The human loss alone in this epidemic is staggering and devastating and needs our attention. There were 232 residents killed last year by opioid overdose, an 89 percent increase over 2015. Now add in the “collateral costs” that have ranged far and impact us like prison overpopulation and Coroner’s Office impacts. This epidemic is costly.
There were other ways, like creation of a six-detective, $900,000-a-year Drug Strike Force by the county District Attorney’s Office in the battle; a 66.5 percent increase in 911 emergency opioid-related telephone calls since 2012, with each call taking about 30 minutes to resolve at a cost of about $30 apiece; and NARCAN purchases.
The county lawsuit seeks an undetermined amount of damages from 17 corporate defendants and one individual alleged to be responsible for the deadly and costly wave. The corporate entities include the largest producers of prescription opioids like Purdue Pharma, creator of OxyContin. That drug makes up 30 percent of the analgesic painkiller market and has annual national sales of $3.1 billion.
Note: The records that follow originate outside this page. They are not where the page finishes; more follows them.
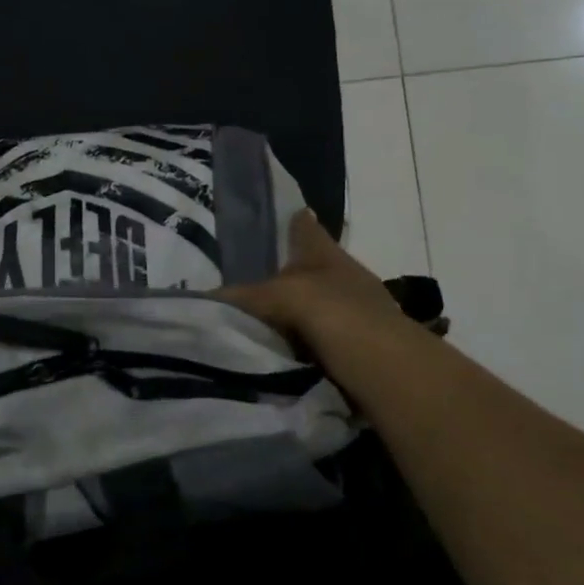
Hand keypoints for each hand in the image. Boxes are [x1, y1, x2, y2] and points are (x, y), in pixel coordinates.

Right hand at [218, 210, 416, 364]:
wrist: (384, 369)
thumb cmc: (333, 314)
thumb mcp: (275, 298)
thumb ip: (239, 299)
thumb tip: (198, 303)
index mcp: (326, 253)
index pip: (304, 227)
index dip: (292, 220)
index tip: (283, 214)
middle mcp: (343, 276)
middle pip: (311, 267)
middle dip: (288, 273)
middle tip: (250, 281)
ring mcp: (355, 313)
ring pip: (316, 305)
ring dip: (296, 313)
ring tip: (260, 322)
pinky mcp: (358, 348)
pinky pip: (319, 339)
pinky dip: (303, 343)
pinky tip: (282, 352)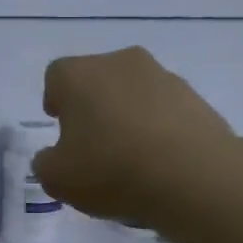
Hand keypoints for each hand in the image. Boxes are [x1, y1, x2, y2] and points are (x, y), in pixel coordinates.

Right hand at [32, 47, 239, 224]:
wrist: (194, 175)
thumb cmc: (112, 170)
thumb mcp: (57, 179)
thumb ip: (46, 163)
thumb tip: (54, 155)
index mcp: (79, 74)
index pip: (56, 76)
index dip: (56, 100)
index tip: (61, 127)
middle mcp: (120, 62)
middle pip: (98, 79)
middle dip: (93, 106)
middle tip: (94, 143)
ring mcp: (162, 76)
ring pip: (134, 92)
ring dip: (129, 115)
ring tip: (132, 156)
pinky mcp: (195, 97)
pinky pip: (166, 109)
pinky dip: (160, 127)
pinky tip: (161, 160)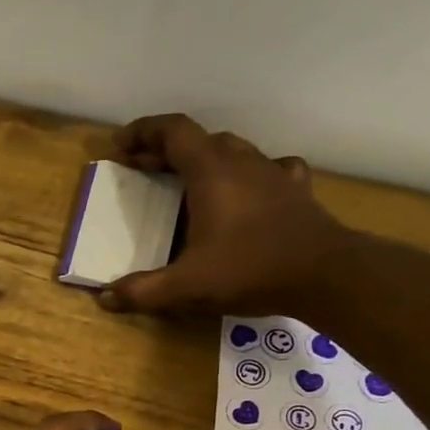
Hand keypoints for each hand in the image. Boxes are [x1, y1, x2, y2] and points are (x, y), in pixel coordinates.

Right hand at [99, 113, 356, 316]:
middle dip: (166, 150)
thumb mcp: (186, 287)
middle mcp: (242, 162)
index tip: (121, 145)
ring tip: (188, 180)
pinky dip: (250, 174)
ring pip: (233, 151)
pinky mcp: (296, 191)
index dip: (144, 132)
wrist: (324, 274)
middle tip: (143, 169)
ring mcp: (273, 173)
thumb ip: (143, 291)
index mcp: (211, 172)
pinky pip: (269, 169)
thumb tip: (105, 298)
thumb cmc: (249, 270)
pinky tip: (249, 189)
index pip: (173, 131)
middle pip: (200, 140)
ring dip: (205, 159)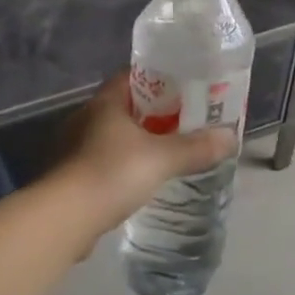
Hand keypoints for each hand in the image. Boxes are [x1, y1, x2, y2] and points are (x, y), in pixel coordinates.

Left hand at [52, 71, 238, 239]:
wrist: (64, 218)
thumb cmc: (111, 173)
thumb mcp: (161, 159)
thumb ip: (195, 148)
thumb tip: (230, 137)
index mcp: (105, 102)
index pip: (132, 77)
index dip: (159, 79)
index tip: (185, 87)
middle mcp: (86, 118)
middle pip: (125, 107)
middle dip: (153, 113)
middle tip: (185, 122)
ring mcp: (75, 147)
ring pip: (114, 136)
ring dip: (137, 141)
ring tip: (167, 152)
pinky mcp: (72, 176)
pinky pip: (105, 161)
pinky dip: (123, 166)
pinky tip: (141, 180)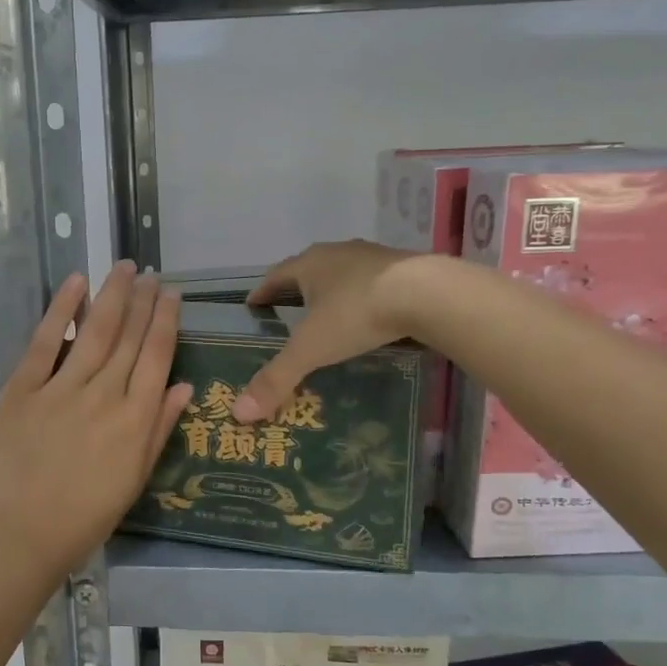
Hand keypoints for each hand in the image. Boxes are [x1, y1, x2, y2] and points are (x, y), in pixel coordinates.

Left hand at [0, 262, 193, 588]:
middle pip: (129, 337)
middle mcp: (105, 396)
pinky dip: (61, 310)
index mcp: (135, 420)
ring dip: (112, 295)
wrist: (23, 533)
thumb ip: (160, 428)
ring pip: (94, 332)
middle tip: (151, 273)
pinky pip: (45, 342)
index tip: (172, 294)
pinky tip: (77, 283)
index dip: (166, 321)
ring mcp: (62, 390)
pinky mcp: (23, 389)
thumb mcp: (136, 477)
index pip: (157, 356)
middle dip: (143, 300)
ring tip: (124, 268)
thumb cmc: (86, 514)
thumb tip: (184, 385)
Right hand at [232, 240, 422, 422]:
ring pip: (343, 274)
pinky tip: (370, 316)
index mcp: (308, 264)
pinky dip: (364, 297)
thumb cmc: (356, 313)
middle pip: (308, 270)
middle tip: (288, 313)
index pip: (274, 276)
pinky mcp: (404, 267)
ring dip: (332, 291)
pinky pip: (373, 283)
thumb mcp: (311, 349)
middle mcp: (337, 253)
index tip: (253, 305)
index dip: (262, 292)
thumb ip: (277, 378)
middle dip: (296, 290)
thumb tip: (239, 413)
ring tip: (329, 316)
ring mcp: (373, 257)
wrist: (427, 293)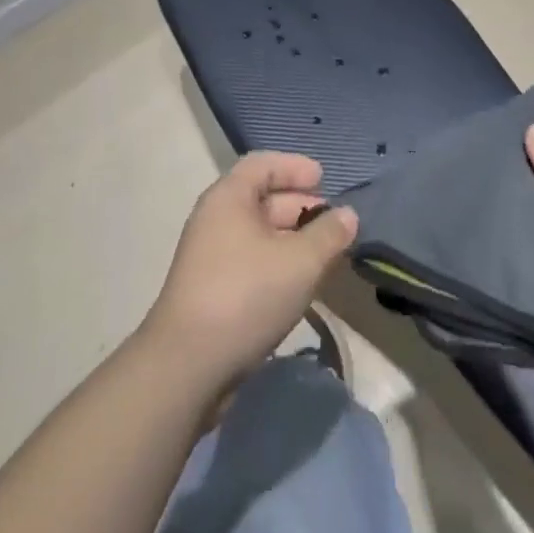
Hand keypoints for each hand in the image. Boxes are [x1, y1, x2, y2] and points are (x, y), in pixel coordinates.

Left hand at [144, 153, 358, 391]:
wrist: (186, 367)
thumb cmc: (246, 295)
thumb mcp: (300, 261)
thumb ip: (329, 234)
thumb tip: (348, 215)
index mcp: (229, 198)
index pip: (263, 165)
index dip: (295, 167)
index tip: (324, 179)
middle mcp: (215, 220)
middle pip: (262, 199)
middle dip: (300, 206)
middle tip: (334, 223)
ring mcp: (210, 257)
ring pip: (259, 235)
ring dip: (293, 240)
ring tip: (325, 256)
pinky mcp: (211, 292)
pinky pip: (251, 262)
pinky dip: (278, 264)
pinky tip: (301, 285)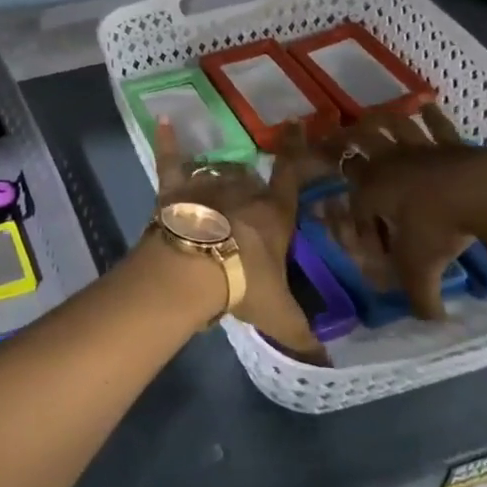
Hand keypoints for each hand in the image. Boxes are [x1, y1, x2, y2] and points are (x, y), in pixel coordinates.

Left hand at [152, 121, 325, 361]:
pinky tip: (162, 121)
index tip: (296, 126)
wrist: (194, 272)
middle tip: (248, 199)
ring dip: (218, 173)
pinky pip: (171, 162)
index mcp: (273, 214)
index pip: (289, 177)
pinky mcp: (175, 190)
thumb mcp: (278, 316)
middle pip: (250, 178)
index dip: (295, 152)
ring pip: (217, 170)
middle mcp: (242, 192)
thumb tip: (325, 364)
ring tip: (218, 179)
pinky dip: (166, 143)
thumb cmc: (243, 286)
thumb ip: (302, 336)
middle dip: (251, 185)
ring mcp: (207, 187)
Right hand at [336, 104, 486, 320]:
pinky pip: (436, 125)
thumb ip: (421, 297)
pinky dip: (430, 116)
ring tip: (370, 117)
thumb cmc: (443, 227)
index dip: (356, 217)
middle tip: (334, 137)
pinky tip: (426, 108)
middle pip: (359, 143)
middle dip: (343, 141)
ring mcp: (420, 148)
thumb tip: (429, 322)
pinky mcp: (451, 142)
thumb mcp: (424, 268)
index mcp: (375, 191)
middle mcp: (390, 165)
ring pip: (391, 125)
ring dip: (379, 120)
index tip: (364, 233)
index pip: (355, 199)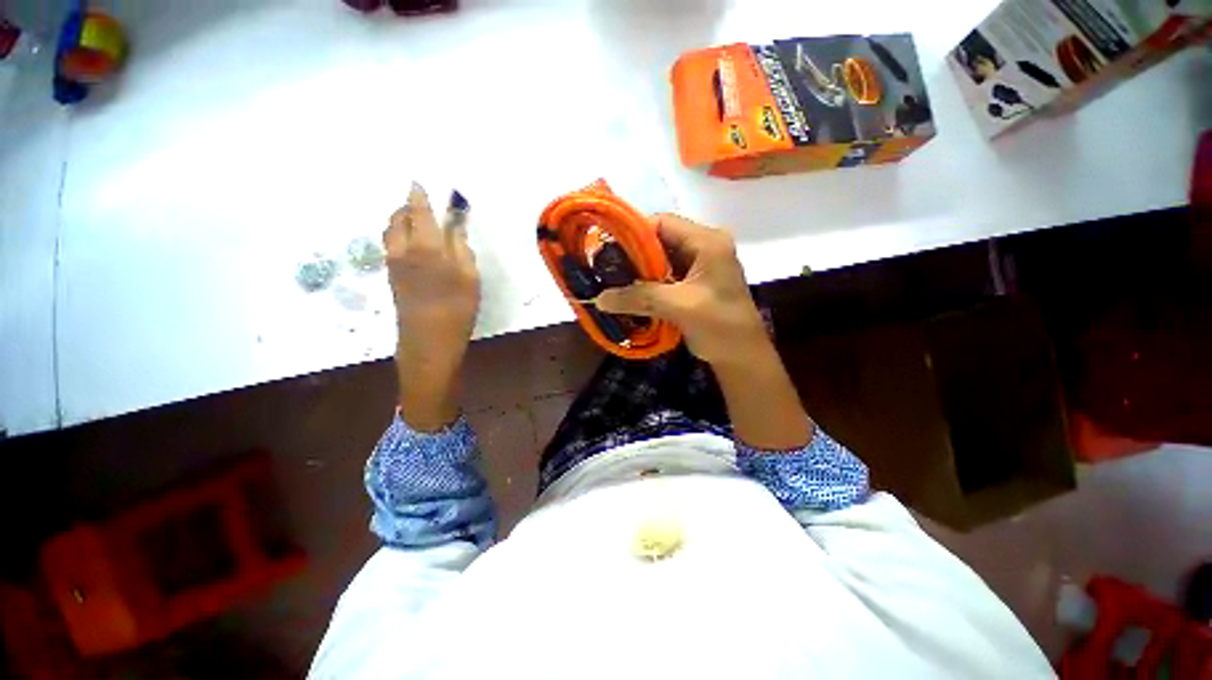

The individual defendant is John Kapoor, founder and former CEO of Insys Therapeutics Inc., manufacturer of a spray medication.
Said Loughery, “We want to take a stand against this epidemic and this scourge on our families.”
Such a stand — one being taken on by numerous entities nationwide — will be a big fight. But it’s necessary and could result in positive change like the successful battles with tobacco and asbestos.